Here’s where we stand in a month-by-month comparison from May of this year until the end of the year in terms of number of COVID-19 claims by month of injury (statistics furnished by California Workers’ Compensation Institute):

  • May: 747 claims, compared to 5,148 claims in May 2020.
  • June: 799 claims, compared to 12,495 in June 2020.
  • July: 4,751 claims, compared to 15,520 in July 2020.
  • August: 7,831 claims, compared to 6,979 in August 2020.
  • September: 3,769 claims, compared to 4,711 in September 2020.
  • October: 3,139 claims, compared to 5,476 in October 2020.

COVID-19 workers’ compensation claims have tracked infection rates in the greater state population and, during the last two months, the number of daily cases and hospitalizations has been steadily rising. The only difference since the last surge in December and January is that the state is not seeing as many deaths as then.

Proportion of claims per sector:

  • Health care: 30%
  • Public safety/government: 19%
  • Retail: 10%
  • Manufacturing: 7%
  • Transportation: 7%
  • Food services: 5%
  • Administration and waste: 5%
  • Finance: 2.5%
  • Construction: 2.5%
  • Wholesale: 2%
  • Agriculture: 2%

Source: California Workers’ Compensation Institute COVID-19 Interactive App

Challenging a claim

Under California law in place since July 2020, if a worker tests positive for COVID-19, they are automatically presumed to have contracted it on the job if they are reporting to a workplace where a coronavirus outbreak has occurred. The law defines an “outbreak” as when:

  • Four employees test positive for COVID-19 within 14 calendar days if the employer has 100 or fewer workers.
  • Four percent of the employees test positive for COVID-19 within 14 calendar days if the employer has more than 100 employees.
  • The place of employment is ordered closed by public authorities due to a risk of infection with COVID-19.

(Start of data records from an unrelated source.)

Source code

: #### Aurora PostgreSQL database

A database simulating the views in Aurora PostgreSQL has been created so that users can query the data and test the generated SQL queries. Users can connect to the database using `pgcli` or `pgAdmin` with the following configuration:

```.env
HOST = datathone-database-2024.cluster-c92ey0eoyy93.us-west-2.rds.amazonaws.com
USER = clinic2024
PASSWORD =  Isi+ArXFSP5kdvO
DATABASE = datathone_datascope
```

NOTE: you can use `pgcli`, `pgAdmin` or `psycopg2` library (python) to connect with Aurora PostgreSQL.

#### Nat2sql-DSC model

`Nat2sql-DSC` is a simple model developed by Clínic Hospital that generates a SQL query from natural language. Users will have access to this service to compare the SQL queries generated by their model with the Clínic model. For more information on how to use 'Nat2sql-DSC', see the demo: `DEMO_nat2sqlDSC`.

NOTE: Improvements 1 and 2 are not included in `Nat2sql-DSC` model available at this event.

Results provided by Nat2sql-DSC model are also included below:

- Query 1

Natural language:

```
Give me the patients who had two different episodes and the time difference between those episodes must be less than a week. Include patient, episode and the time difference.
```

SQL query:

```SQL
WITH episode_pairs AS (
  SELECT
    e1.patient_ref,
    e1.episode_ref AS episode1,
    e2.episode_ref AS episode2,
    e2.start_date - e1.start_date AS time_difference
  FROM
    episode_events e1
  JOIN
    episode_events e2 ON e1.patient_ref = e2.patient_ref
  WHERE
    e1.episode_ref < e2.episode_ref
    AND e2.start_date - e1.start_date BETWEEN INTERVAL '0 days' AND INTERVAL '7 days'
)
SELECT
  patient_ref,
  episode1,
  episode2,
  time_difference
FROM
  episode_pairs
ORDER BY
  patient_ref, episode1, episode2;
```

Without any of those conditions, the employer may try to challenge the claim if they believe or have evidence that the worker contracted the coronavirus outside of the workplace.

While the recent spike in new COVID-19 is eye-opening, claims do not count against an employer’s experience modifier (X-Mod). Nonetheless, employers should continue following Cal/OSHA workplace safety guidelines to minimize the risk of spread in the workplace, particularly as a not insignificant percentage of the workforce has not been vaccinated.